4. The electric-driven air pump as claimed in claim 3, wherein each of said first and second guiding slot sections has at least two helical turns.

5. The electric-driven air pump as claimed in claim 3, wherein each of said first and second guiding slot sections has less than one helical turn.

6. The electric-driven air pump as claimed in claim 2, wherein said outer housing unit further includes an extending tube member that is registered with and connected to said connecting seat in the longitudinal direction, and a receiving space defined by said extending tube member and said connecting seat, said electric-driven mechanism further including a power supply module that is received in said receiving space and that is electrically connected to said motor to provide electric power to said motor, and a controlling module that is electrically connected to said motor and that is operable to control operation of said motor.

7. The electric-driven air pump as claimed in claim 6, wherein said outer housing unit further includes an end cover that is connected to an end of said extending tube member opposite to said connecting seat, said end cover including a first switch hole and a first charge hole, said power supply module including at least one battery, said controlling module including a circuit board that is electrically connected to said motor and said at least one battery, and a control switch that is electrically connected to said circuit board and that corresponds in position to said first switch hole, said circuit board including a charge socket that corresponds in position to said first charge hole.

8. The electric-driven air pump as claimed in claim 6, wherein said gas outlet section of said connecting seat further includes a connecting block that is connected to said extending tube member, and a protrusion block that protrudes from an end of said extending tube member, said valve-controlled air passage extending through said connecting block and said protrusion block, said outer housing unit further including a head cover that covers said protrusion block, and that includes a second switch hole and a second charge hole, said power supply module including at least one battery, said controlling module including a circuit board that is electrically connected to said motor and said at least one battery, and a control switch that is electrically connected to said circuit board and that corresponds in position to said second switch hole, said circuit board including a charge socket that corresponds in position to said second charge hole.
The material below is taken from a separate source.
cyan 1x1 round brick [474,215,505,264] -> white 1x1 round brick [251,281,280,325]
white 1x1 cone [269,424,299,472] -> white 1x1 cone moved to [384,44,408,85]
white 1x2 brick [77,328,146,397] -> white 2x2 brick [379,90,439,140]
9. The electric-driven air pump as claimed in claim 8, wherein said gas outlet section further includes a sensor-receiving air passage that is spatially communicated with said valve-controlled air passage, said electric-driven mechanism further including a pressure sensor that includes a pressure sensing member disposed in said sensor-receiving air passage and being electrically connected to said circuit board.

10. The electric-driven air pump as claimed in claim 1, wherein said valve-controlled air passage including a shrunk section that is spatially communicated with said cylinder chamber, and an expanded section, said electric-driven air pump further comprising a check valve that is mounted in said expanded section, said check valve including a fixed valve seat that is fixedly connected to said connecting seat and that includes an outlet passage spatially communicated with said cylinder chamber, a movable valve seat that is disposed in said expanded section of said valve-controlled air passage, and a resilient member that is disposed between said fixed valve seat and said movable valve seat for biasing said moving valve seat to close said shrunk section so as to interrupt spatial communication between said outlet passage of said fixed valve seat and said cylinder chamber of said cylinder such that, when air pressure applied from sa id shrunk section is large enough to overcome the biasing force of said resilient member, said resilient member being compressed to open said shrunk section so as to allow for spatial communication between said outlet passage of said fixed valve seat and said cylinder chamber of said cylinder.